Профессор Йозеф Лорц заслуживает того, чтобы возглавить постыдный список немецких профессоров, ибо он единственный из католических ученых попытался еще в 1933 году соединить учение Римско-католической церкви с национал-социализмом. Он осуждал католических политиков, среди которых самым известным в последние годы демократической Германской республики был доктор Брюнинг, за их «воистину трагическое непонимание высоких положительных идей и целей национал-социализма, превосходно и четко изложенных в «Моей борьбе» в 1925 году». Лорц говорил о «фундаментальном родстве национал-социализма и католицизма. Нет никакого сомнения, что национал-социализм уже преобразил жизнь Германии. Мы можем быть уверены, что национал-социализм выполнит свою историческую задачу и создаст человека нового типа. Национал-социализм – не только полноправная политическая сила, он также представляет подавляющее большинство немцев. Двойной долг нашей совести сказать национал-социализму простосердечное «да». После войны этому странному человеку разрешили вернуться на прежнее место работы.
Профессор Эрнст Крик, фамилия которого напоминала Томасу Манну о Krieg (война), придерживался того мнения, что «наука не производит знания, одинаково ценного везде и во все времена. Наука – область расово детерминированная.
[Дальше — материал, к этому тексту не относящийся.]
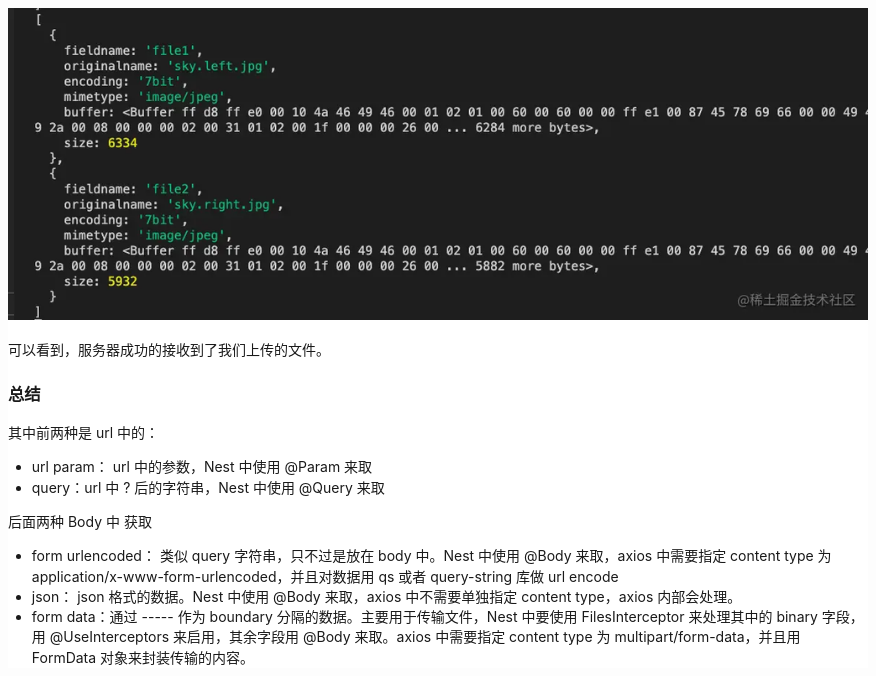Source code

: ![img_12.png](img_12.png)

可以看到，服务器成功的接收到了我们上传的文件。

### 总结

其中前两种是 url 中的：

* url param： url 中的参数，Nest 中使用 @Param 来取
* query：url 中 ? 后的字符串，Nest 中使用 @Query 来取

后面两种 Body 中 获取

* form urlencoded： 类似 query 字符串，只不过是放在 body 中。Nest 中使用 @Body 来取，axios 中需要指定 content type 为 application/x-www-form-urlencoded，并且对数据用 qs 或者 query-string 库做 url encode 
* json： json 格式的数据。Nest 中使用 @Body 来取，axios 中不需要单独指定 content type，axios 内部会处理。 
* form data：通过 ----- 作为 boundary 分隔的数据。主要用于传输文件，Nest 中要使用 FilesInterceptor 来处理其中的 binary 字段，用 @UseInterceptors 来启用，其余字段用 @Body 来取。axios 中需要指定 content type 为 multipart/form-data，并且用 FormData 对象来封装传输的内容。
Нет такого понятия, как чистый разум или абсолютная наука. У нас есть наука и истина, пригодная для нашей расы, нашей нации, нашего исторического положения и для решения наших задач». Гитлеровский министр науки Руст считал, что «новая Германия воздает должное духу истинной науки»; он отрицал, что «мы нетерпимы к свободному духу науки, что национал-социализм сделал науку служанкой политической власти, но новой Германии приходится быть нетерпимой к прошлой идеологии безусловной науки, каковую использовали для вынашивания антигерманских планов. Поэтому подлежат устранению все, в ком не течет наша кровь».